Amazon.co.uk: In this third edition, what are the most significant areas of revision?

Goldfarb: We did a general overhaul of the book in order to better balance the focus between publishing-oriented presentation material, and the message oriented middleware. We updated and extended the tutorials to reflect the fact that XPath and XSLT have become final approved recommendations. And we also did a lot more on the Schema Definition Language as that standard is starting to stabilise--although it's still not final. There have also been a lot of important changes in the applications and tools areas. We've beefed up the material on schemas and vocabularies. We've added to our coverage of topic maps the whole problems of how to index and navigate and search an incredibly large information space.

Amazon.co.uk: I was glad to see a Foreword from Microsoft and a Prologue from Sun as a way of bridging industry divides.

Goldfarb: Yes, and especially when you consider the people involved. Jean Paoli is the guy who made XML happen in Microsoft. And Jon Bosak was the guy who honchoed the whole thing through the W3C, which was an amazing political task. There is a little conspiracy going on here: to try to get people to understand why a data-centric computing world is much better for humans than a program-centric one.

Amazon.co.uk: Why are there so many chapters written by specific XML vendors?

Goldfarb: I have companies in the industry who are sponsors of the book and contribute their experts' time to help develop chapters on different subjects, and in return we illustrate those chapters with the vendor's experience or product. But the focus is on the subject matter. We try to get ahead of the curve. Because my position is essentially the person who started all of this, I've got a good and deep relationship with all the vendors, and they are willing to trust me to do the final writing. This saves us an enormous amount of time and gives us insight into things we otherwise wouldn't have known about.

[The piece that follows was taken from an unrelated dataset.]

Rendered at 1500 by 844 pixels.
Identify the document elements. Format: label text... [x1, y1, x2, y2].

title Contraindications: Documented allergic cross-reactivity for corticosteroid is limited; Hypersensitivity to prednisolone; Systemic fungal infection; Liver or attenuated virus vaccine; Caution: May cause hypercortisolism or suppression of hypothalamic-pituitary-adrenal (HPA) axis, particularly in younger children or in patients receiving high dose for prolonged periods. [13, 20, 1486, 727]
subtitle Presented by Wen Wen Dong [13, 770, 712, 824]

Amazon.co.uk: How do you see XML developing in say the next two to five years?

Goldfarb: XML is going to be pervasive. How visible it will be to an ordinary web user, other than by its benefits, is hard to say and not terribly relevant. But one of the major areas is the movement from the web as a source of pages to the web as a source of services. The idea is that when you go to a web site and request something, that is not a request for a stored page the way it was in the early days, but it's a request to get some information or to conduct a transaction. Your web server may turn around and offload some of that to other web servers, or it may use data from other web servers, and these programs will talk to one another and conduct business. That's very different from just asking for a page. There are directory standards being created called UDDI (Universal Description, Discovery and Integration), that will locate the appropriate servers to do the task you need done, choose your business partners based on information in these directories, and consummate the transaction. If you are given to apocalyptic visions this could be "Terminator Three" if it ever goes bad... computers conducting business without human intervention. The way a business is described in XML is going to determine whether other computers will do business with it. And that says developers have got to have a real sense of responsibility here. One of the objectives we had in the XML handbook, was to give developers not just the mechanics but also the underlying reasoning behind XML, so that they can see the entire task that lies before them, not just the particular job that they've got to code today.

Tim Anderson is a developer and IT journalist, with regular columns on web development and application development in the computer press.